What is most important in your work?
A sense of delight and the ability to tell stories. People and characters and worlds fascinate me-- and I want to engage people to come visit my worlds for a little bit and make them happy.
What were you like as a kid?
Shy, nerdy, a total bookworm. I colored in library books before I knew you weren't supposed to, built tiny twig houses in the summer, saved earthworms from drowning in puddles, and caught hermit crabs using my toes as bait. Instead of being an astronaut, I wanted to be a Muppeteer or animator.
How long have you been a working artist?
I started my practice right after graduating from college in 2005.. Time flies!
Where did you go to school and why? What was it like?
I went to the University of Connecticut with a dual track of printmaking and illustration. I went there because it was the only option financially for me-- and I didn't even get into the art department when I started! At the time I kept thinking about transferring to art school (SVA was my top choice, but I couldn't afford the tuition so I didn't go) but in retrospect I'm really glad I stayed. I met some of the best people I know in school and was lucky enough to get three mentors- Cora Lynn Deibler, Gus Mazzocca, and Laurie Sloan. It was their help that made me figure out what I was really interested in.
The program was small but cohesive. We were interdisciplinary so I think that helped me a lot to explore and play in my own work even now. Looking back, I don't regret going to a public university instead of an art school.

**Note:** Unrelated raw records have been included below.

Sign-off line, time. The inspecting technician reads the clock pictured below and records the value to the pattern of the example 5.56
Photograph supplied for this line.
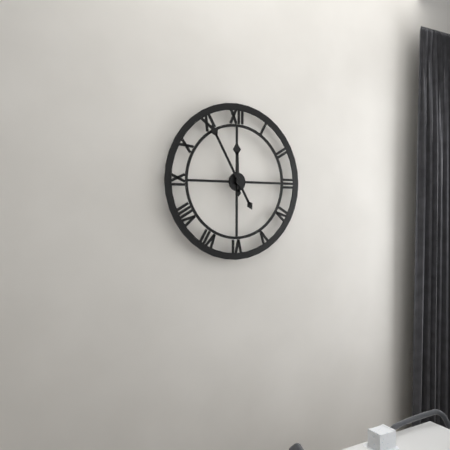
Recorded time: 11.55
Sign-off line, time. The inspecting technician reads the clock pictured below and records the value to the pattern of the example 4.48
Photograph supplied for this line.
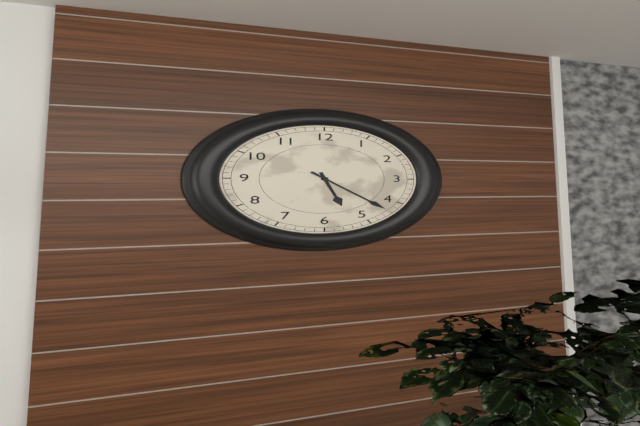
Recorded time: 5.22
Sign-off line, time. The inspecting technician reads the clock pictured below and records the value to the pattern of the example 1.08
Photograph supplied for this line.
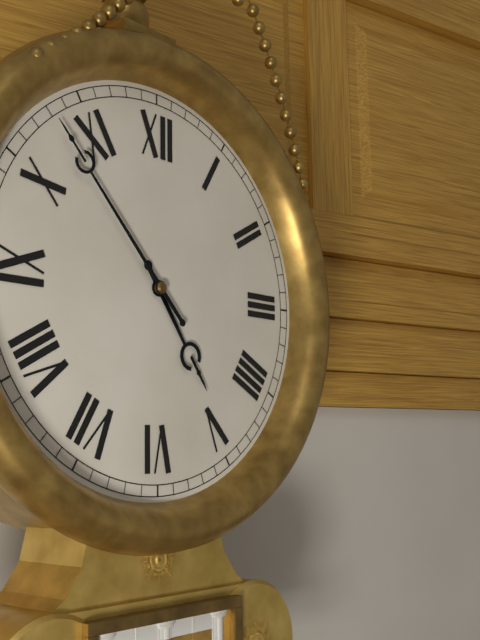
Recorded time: 4.53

Where are you from, where have you been? How have those spots influenced you?
I'm originally from New London, CT. I lived by the beach for nineteen years, up in the forests of Connecticut for four, and then moved to a suburb of Phoenix for another four. Now Portland, Oregon has become my home.
I think growing up in Connecticut really influenced my love of nature and animals-- I wouldn't say I was the most outdoorsy kid but I did love exploring and making up stories about secret worlds. Arizona really changed my color palette to a degree, and I think stepped up my love of pattern and shape. Now that I'm in Portland, everything is so lush and alive that I want to make so much that I'm overflowing with ideas and not enough time to do them all!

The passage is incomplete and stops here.